Step 4: Start the crawl
Click Start. Monitor the log for rate limits, auth walls, or bot challenges. Long runs may finish with partial data if they hit your max pages. That is expected when you cap scope deliberately.
Step 5: Download your content
Open Output or Storage → Datasets. Each row is typically one URL with extracted body content and metadata.
Export JSON, CSV, or Excel, or read the dataset with the Apify API for automated pipelines.
| Field | Description | Example |
|---|---|---|
| url | Page URL | https://docs.example.com/getting-started |
| title | Page title | Getting Started Guide |
| text | Extracted content (Markdown/text/HTML) | # Getting Started\n\nWelcome to our platform... |
| metadata.description | Meta description | Learn how to get started with our platform |
| metadata.languageCode | Language code | en |
| crawl.depth | Crawl depth from start URL | 2 |
| crawl.loadedAt | When the page was crawled | 2026-02-10T14:30:00.000Z |
Actor highlights
| Topic | Details |
|---|---|
| Output formats | Markdown, HTML, plain text |
| JavaScript | Adaptive rendering: fast HTTP where possible, browser where needed |
| Link discovery | Follows internal links with configurable depth and caps |
| Cleaning | Strips boilerplate such as nav and chrome where the Actor allows |
| AI-oriented Markdown | Structured headings and text friendly for chunking |
| Scale | Suitable for large crawls when you set limits and monitor cost |
Use cases
- RAG: Crawl docs or help centers, chunk Markdown, and embed into Pinecone, Qdrant, Milvus, or Weaviate. Pair this with Data for AI & RAG.
- LLM training / fine-tuning prep: Export consistent plain text or Markdown corpora (respect licensing and robots rules).
- Research & competitive intel: Archive readable article text for analysis without copying unrelated chrome.
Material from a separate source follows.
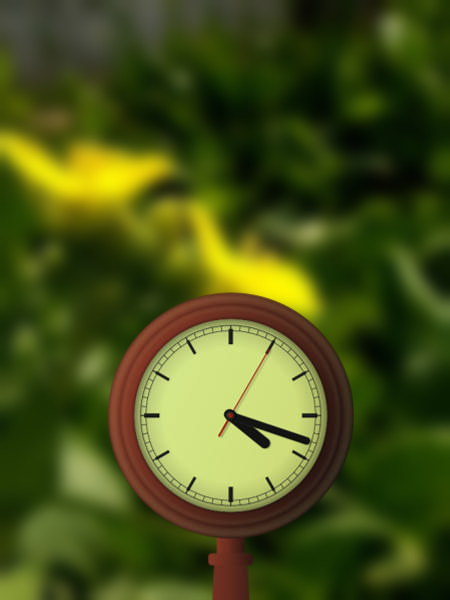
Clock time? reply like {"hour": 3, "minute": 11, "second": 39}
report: {"hour": 4, "minute": 18, "second": 5}
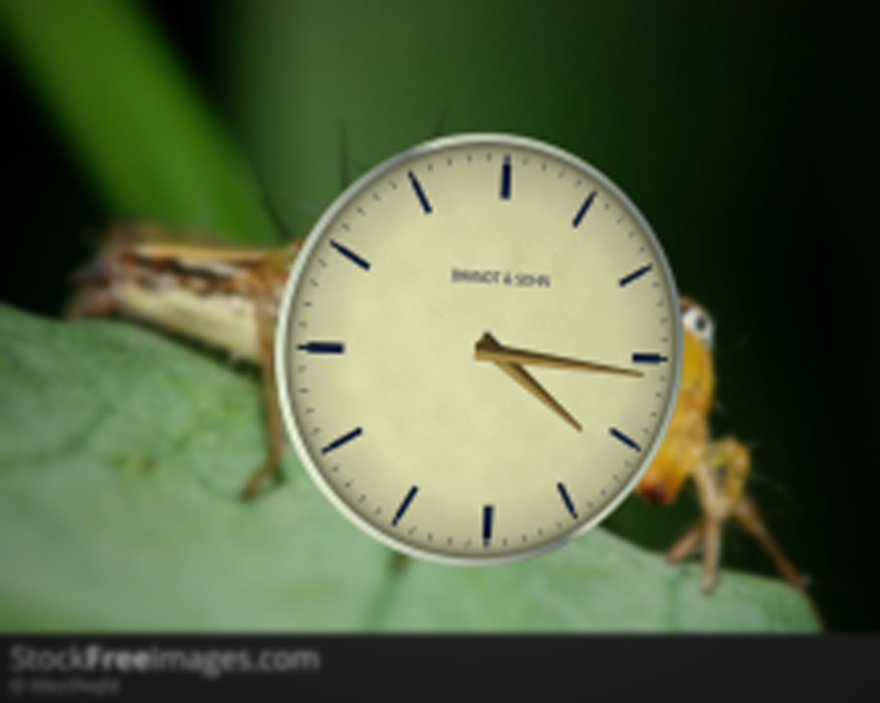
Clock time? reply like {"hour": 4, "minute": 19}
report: {"hour": 4, "minute": 16}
- Migration: Move legacy HTML sites into Markdown for a new CMS.
- SEO content QA: Inventory titles, descriptions, and thin pages when combined with your own scoring.
Pricing notes
The Website Content Crawler bills on a pay-per-usage model (you pay for the platform Compute Units a run consumes). README examples often cite ~$0.20–$5.00 per 1,000 pages depending on rendering and site weight: static pages skew cheaper than heavy JS. Reconcile with the live Pricing tab before scaling.
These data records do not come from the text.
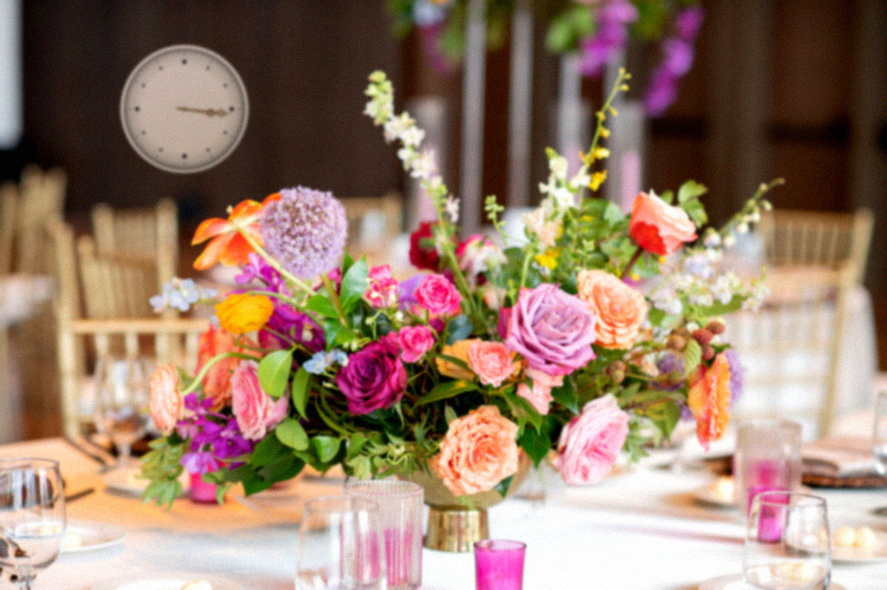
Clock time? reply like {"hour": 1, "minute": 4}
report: {"hour": 3, "minute": 16}
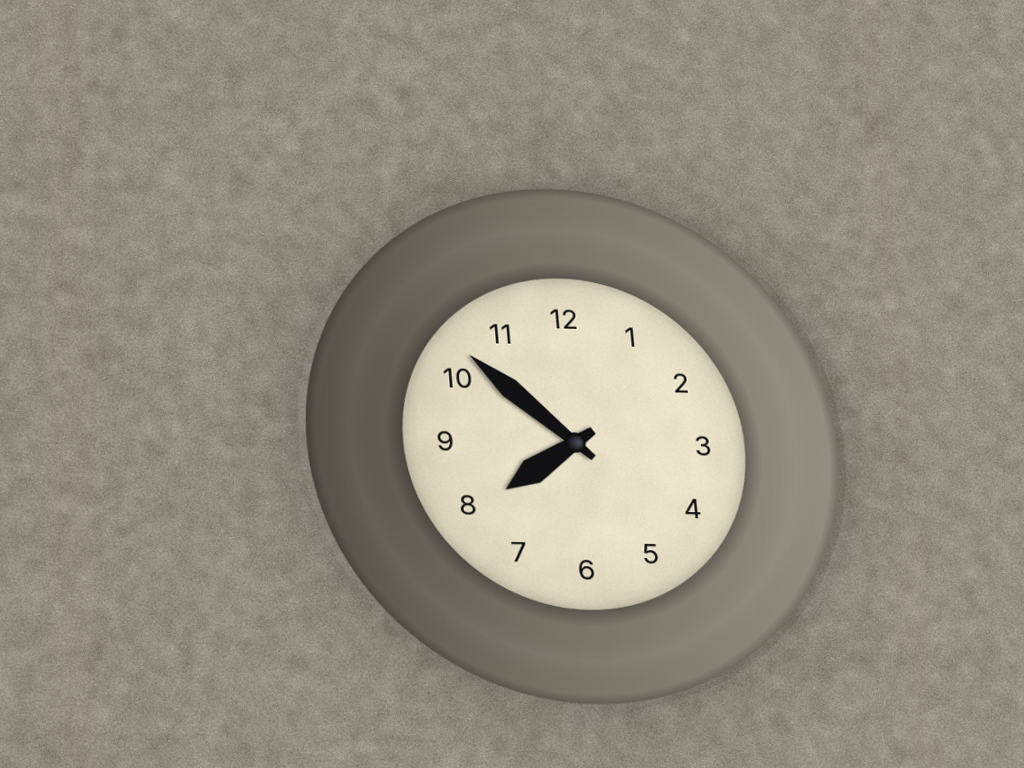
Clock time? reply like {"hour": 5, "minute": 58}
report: {"hour": 7, "minute": 52}
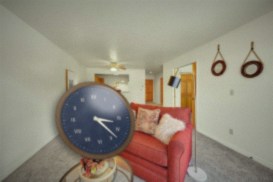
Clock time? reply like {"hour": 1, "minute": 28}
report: {"hour": 3, "minute": 23}
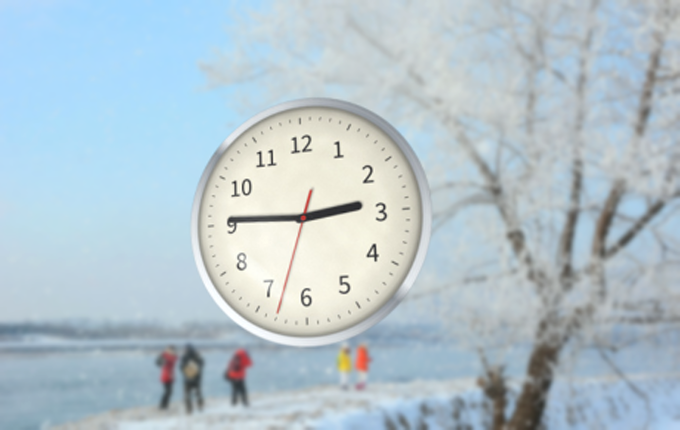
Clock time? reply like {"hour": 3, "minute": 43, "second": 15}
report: {"hour": 2, "minute": 45, "second": 33}
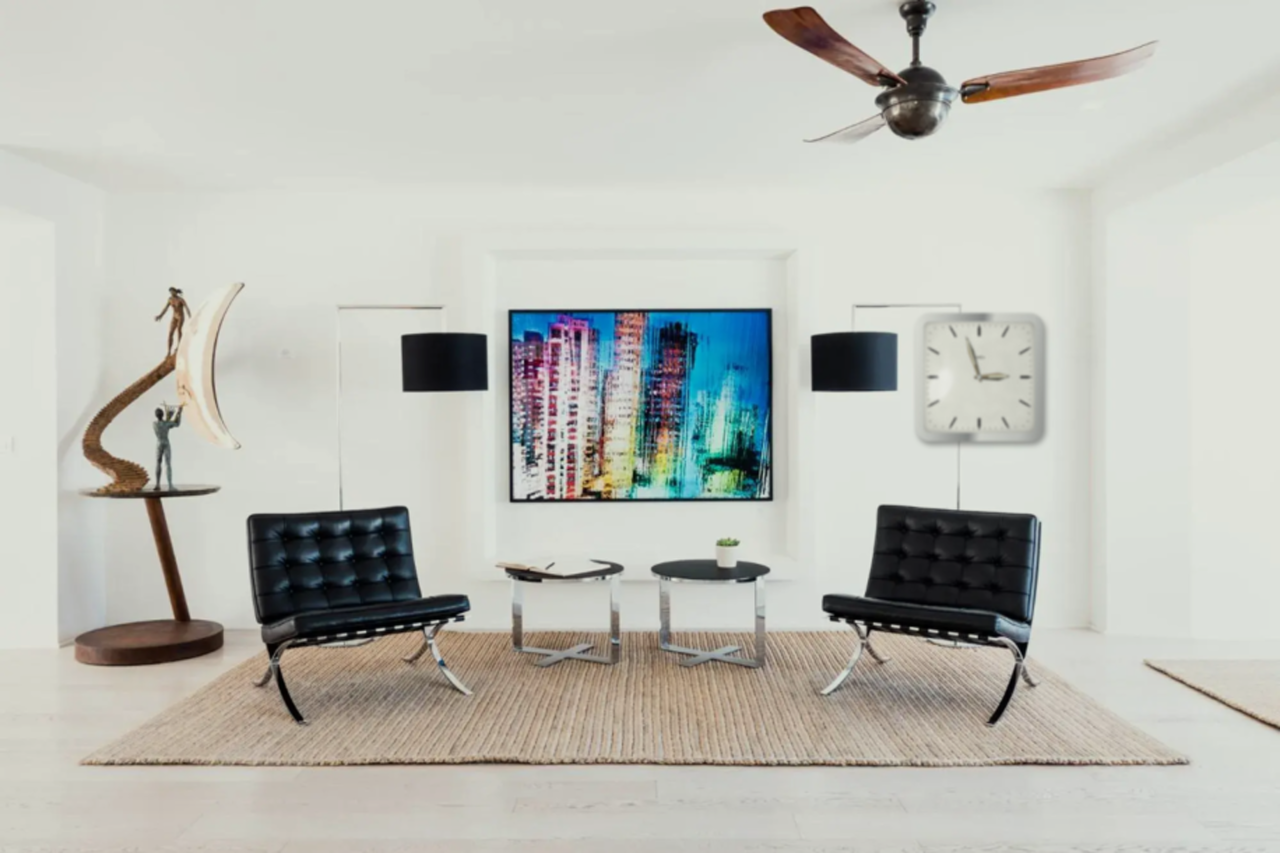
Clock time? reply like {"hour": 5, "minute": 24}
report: {"hour": 2, "minute": 57}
Start with low max pages, confirm row quality, then widen scope.
It is a Store Actor that crawls websites within the limits you set and writes one dataset row per page with full-text content (Markdown, HTML, or plain text) plus metadata. It is optimized for content extraction rather than scraping individual price or SKU fields.
Yes. It uses adaptive rendering: lightweight HTTP fetching when sufficient and browser-based rendering when the page needs JavaScript to expose the main content.
The Website Content Crawler uses pay-per-usage billing, so you pay for the Apify platform Compute Units a run consumes. README examples often show roughly $0.20 to $5.00 per thousand pages depending on complexity. Always read the Actor Pricing tab and your workspace billing settings before large jobs.
Yes. Markdown output is especially convenient for chunking and embeddings. Combine exported rows with vector databases and orchestration tools such as LangChain or LlamaIndex.
Use the Website Content Crawler when you need readable article or documentation text across many URLs. Use the Web Scraper (or targeted Actors) when you need structured fields like prices, SKUs, or ratings.
Legality depends on jurisdiction, site terms, and how you use the data. This page is not legal advice. Review your compliance obligations and see our Is Apify legal? overview for general guidance.
Crawling discovers URLs by following links (within your depth and domain rules). Scraping extracts data from each visited page. This Actor does both: it crawls according to your settings and scrapes main content from each page it visits.